» WHAT IS EXPECTED: Rewrite the rows below, beginning at the line that has "pose: elev=236.1 azim=224.5" and stopping after the line that has "Dot at: (258, 246)", putting "tilt" in place of "roll" and leaving everything else unchanged. Omit the pictures from your answer.
___ GIVEN DATA ___
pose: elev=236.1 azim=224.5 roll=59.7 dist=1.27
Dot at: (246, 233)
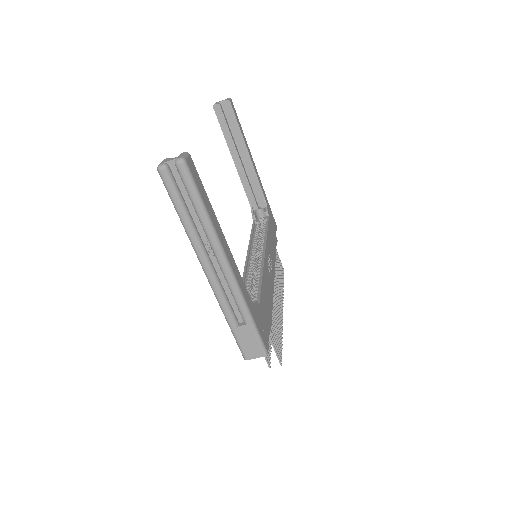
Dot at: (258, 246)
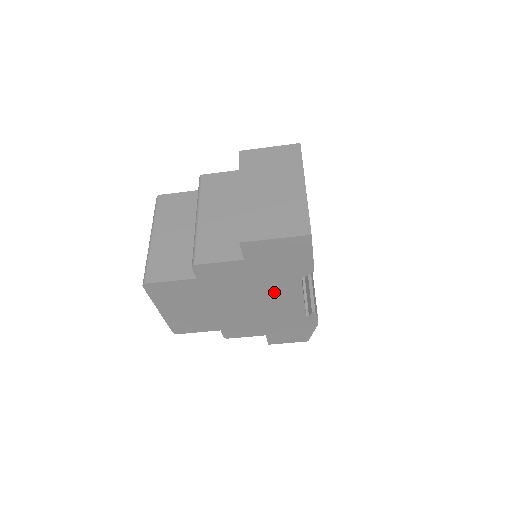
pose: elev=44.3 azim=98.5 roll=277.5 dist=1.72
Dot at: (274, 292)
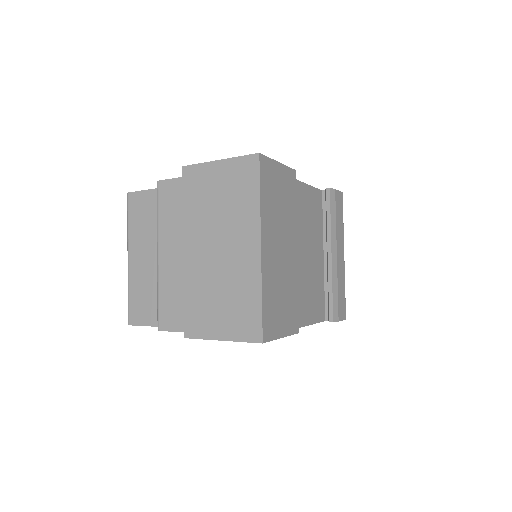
___
___ GIVEN DATA ___
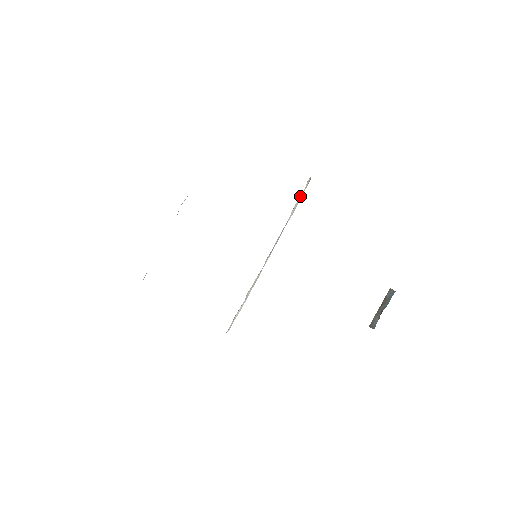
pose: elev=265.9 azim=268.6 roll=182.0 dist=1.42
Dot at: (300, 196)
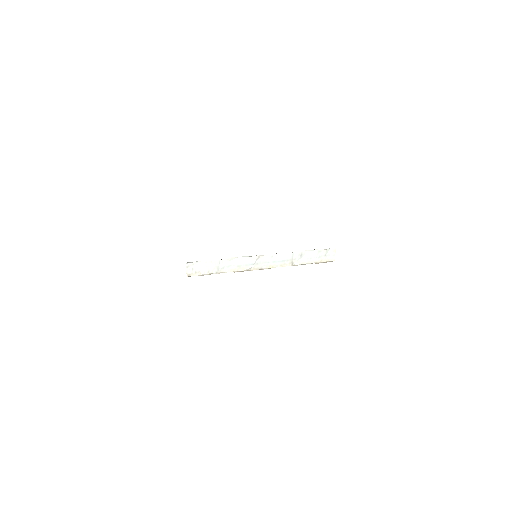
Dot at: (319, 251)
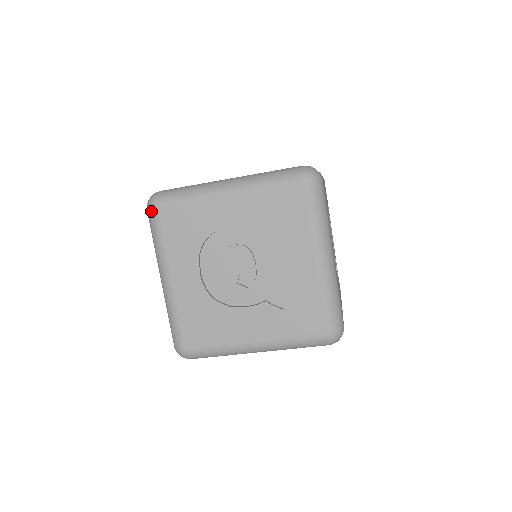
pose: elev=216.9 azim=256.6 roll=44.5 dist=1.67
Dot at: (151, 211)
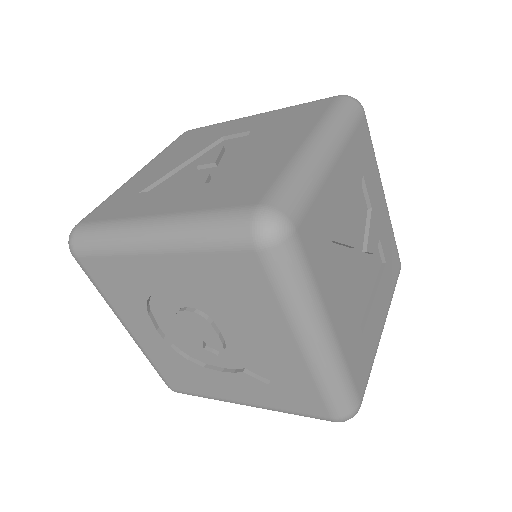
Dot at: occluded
___
» RESPONSE:
pose: elev=236.1 azim=224.5 tilt=59.7 dist=1.27
Dot at: (246, 233)
Dot at: (258, 246)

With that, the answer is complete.